The services covered by Medicare Part A include:
- Short-term inpatient care (whether in a hospital or a skilled nursing facility)
- Hospice care
- Home health care
From day 101 onwards, the cost of care is transferred to the resident and any secondary coverage they may have.
Meanwhile, Medicare Part B begins after Medicare Part A’s coverage ends, and it only reimburses 80% of the HSPCS rate, with the resident being responsible for the remaining 20%. In long-term care facilities, Medicare Part B covers therapy services, including:
- Physical therapy
- Occupational therapy
- Speech-language pathology
In general, it can cover a wide range of services, such as clinical research, ambulance services, durable medical equipment, mental health services, and limited outpatient prescription drugs. These two (Medicare Part A and Part B) are worth fully understanding as they are a part of SNF consolidated billing.
Accurate billing is crucial for SNFs to avoid unnecessary penalties. Therefore, if SNFs want to improve their billing processes, they should follow the guidance set by the Department of Health and Human Services and keep these key points in mind:
- Discharge dates, death dates, or the start of a Leave of Absence are not considered utilization days for billing purposes.

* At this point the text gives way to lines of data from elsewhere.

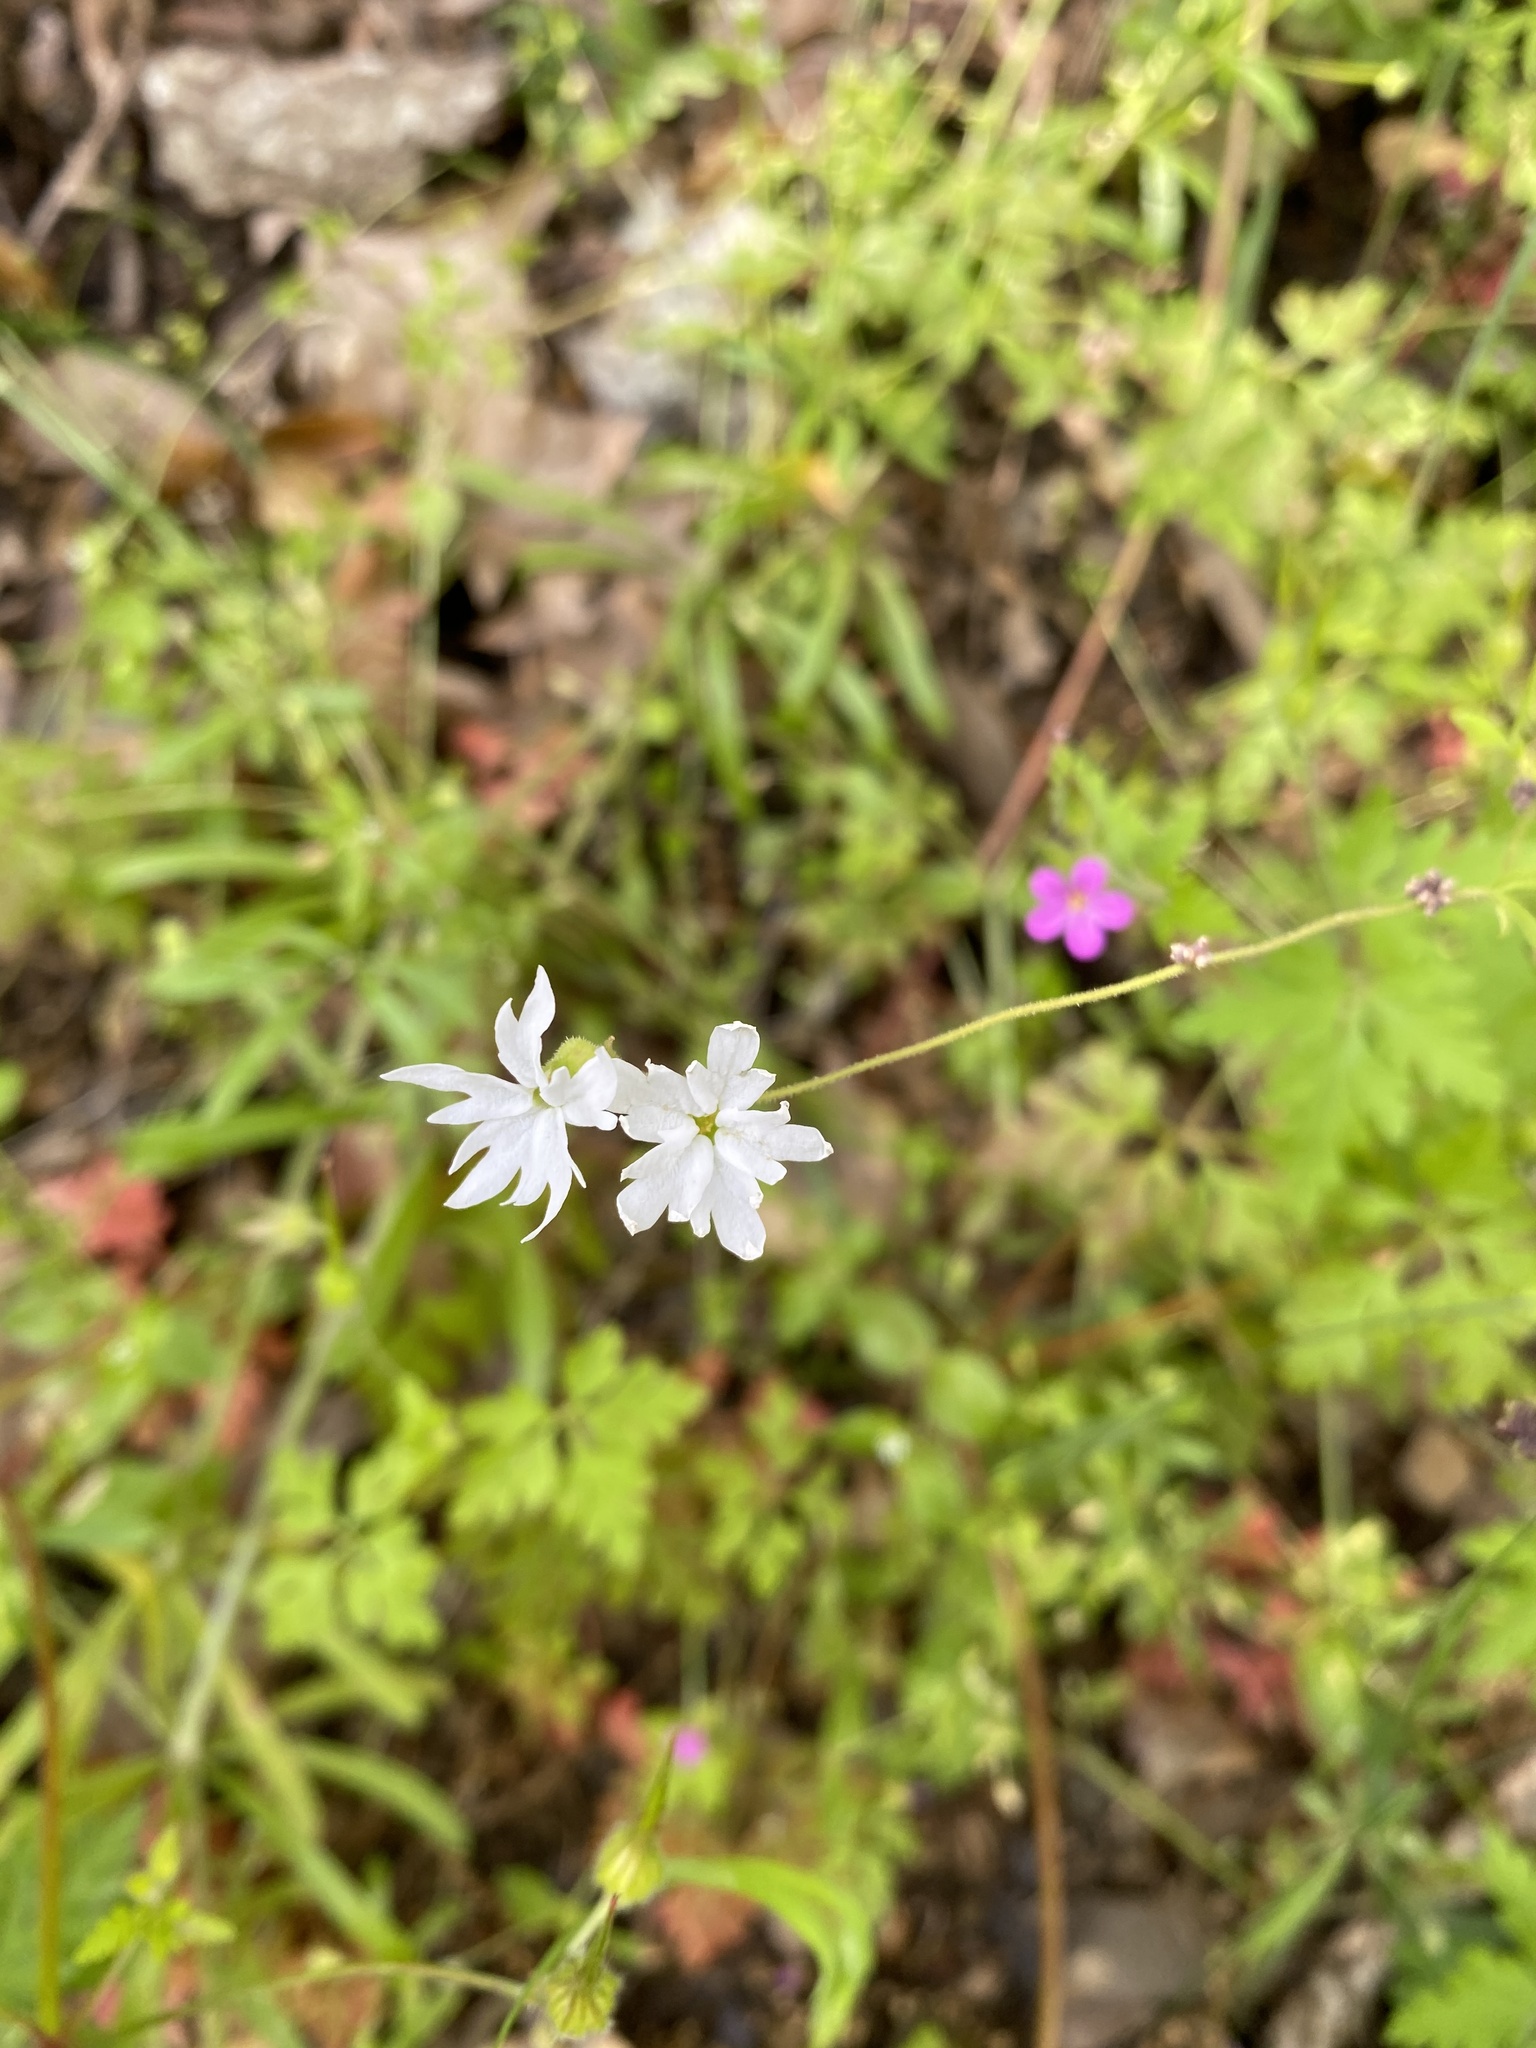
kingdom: Plantae
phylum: Tracheophyta
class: Magnoliopsida
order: Saxifragales
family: Saxifragaceae
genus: Lithophragma
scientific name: Lithophragma heterophyllum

- If a Medicare recipient is discharged and returns to the facility on the same day before midnight, it is not considered a discharge by Medicare.
- The HIPPS rate code on a billing claim must align with the assessment approved by the state where the long-term care facility operates.
By following the above tips, SNF administrators can ensure they are meeting the required regulations to maximize their reimbursements for services rendered.
The Future of SNF Billing
As the healthcare industry evolves, SNFs face new challenges, such as having to care for residents with higher acuity levels. This shift will impact SNF billing, and administrators and accounting staff must be prepared to ensure the billing process remains accurate.
These residents will require more intense medical attention, including additional treatments and procedures, which will lead to higher costs for the facility. This means that the billing process will need to be more precise and accurate to ensure that SNFs are properly reimbursed for the care they provide.
SNFs will also need to adapt to the new resident population by making changes to their staffing models. With higher acuity residents, SNFs will need more specialized staff and more hands-on care. This will increase the need for more nursing hours, which will, in turn, increase the cost of staffing.
To prepare for the changes ahead, SNFs must focus on updating their billing processes to ensure they are in line with current regulations and standards. One of the best ways to do so is to implement effective senior care software with financial features, staff training on billing processes, and review current policies and procedures to identify areas for improvement.